Refactoring legacy codebases into memory-safe languages would eliminate the majority of memory-related vulnerabilities—which account for roughly 70% of serious security bugs in large C/C++ codebases. However, this process requires significant engineering effort and organizational investment. Memory-safe languages could prevent:
- Buffer overflows
- Heap corruptions
- Use-after-free
- Double-free
- Dangling pointers
So Why Doesn’t Every Organization Switch Right Now?
- Legacy Codebases: Most critical infrastructure is in C/C++ (OS kernels, drivers, embedded systems). Rewriting millions of lines in a new language is expensive and risky.
- Developer Expertise: Many developers and teams are trained in C/C++. Rust or Go have steeper learning curves, especially Rust’s borrow checker.
- Cost & Time: Porting is an expensive, long-term effort. Regressions and bugs during rewrites are a real risk.
- Third-Party Library Ecosystems: Many newer languages lack mature libraries or bindings compared to C/C++.

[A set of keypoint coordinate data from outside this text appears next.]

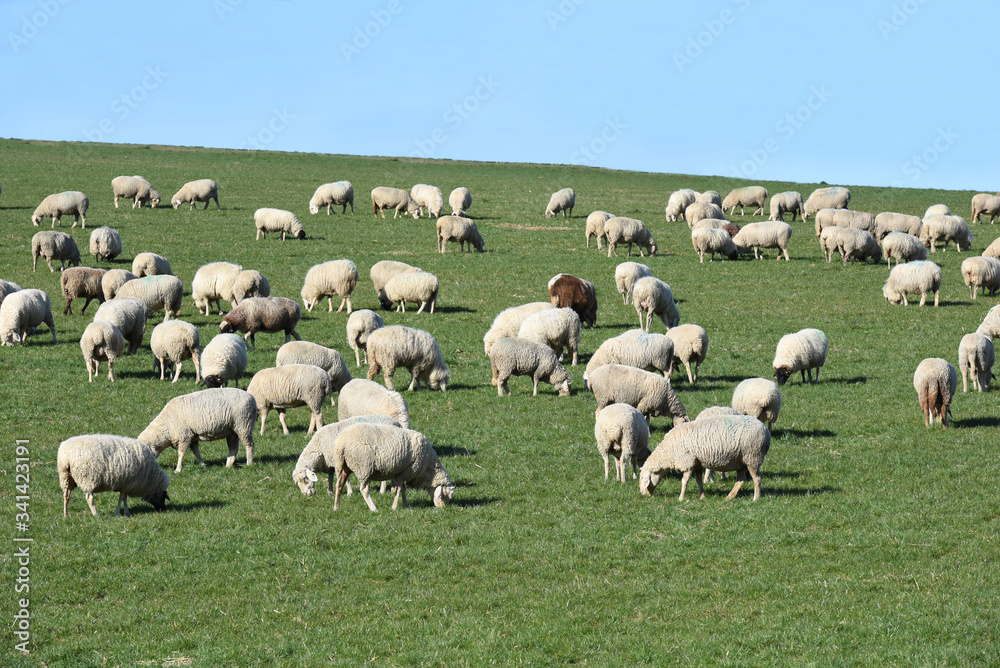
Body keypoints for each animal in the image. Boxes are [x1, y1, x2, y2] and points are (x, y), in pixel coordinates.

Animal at [639, 415, 770, 501]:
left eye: (642, 478)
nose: (643, 495)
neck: (668, 452)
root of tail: (766, 430)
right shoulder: (696, 463)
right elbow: (699, 481)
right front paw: (701, 496)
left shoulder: (687, 462)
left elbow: (684, 481)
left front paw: (681, 498)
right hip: (741, 460)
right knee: (741, 478)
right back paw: (729, 496)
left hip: (752, 456)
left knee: (757, 478)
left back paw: (756, 498)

- Performance & Hardware Access: In performance-critical or low-level environments (drivers, firmware), only C/C++ offer the necessary control. Rust can match this but is newer and requires care to integrate.
Conclusion
While memory-safe languages like Rust, Go, and Swift offer a compelling solution to a significant portion of modern cybersecurity vulnerabilities by preventing entire classes of memory errors, they are not a silver bullet. The immense challenge of migrating vast legacy codebases written in C/C++, particularly in critical infrastructure, presents substantial financial, logistical, and expertise hurdles. Performance requirements, existing developer skill sets, and the maturity of third-party ecosystems also play a crucial role in slowing widespread adoption. Therefore, a multifaceted approach is likely to persist for the foreseeable future. This includes continued investment in static analysis tools, runtime protections, fuzzing, and secure coding practices for C/C++ development, alongside the gradual adoption of memory-safe languages for new projects and strategic rewrites where feasible and beneficial. Ultimately, reducing memory-related vulnerabilities will be an ongoing effort that balances the proven benefits of memory-safe languages with the practical realities of a complex software landscape.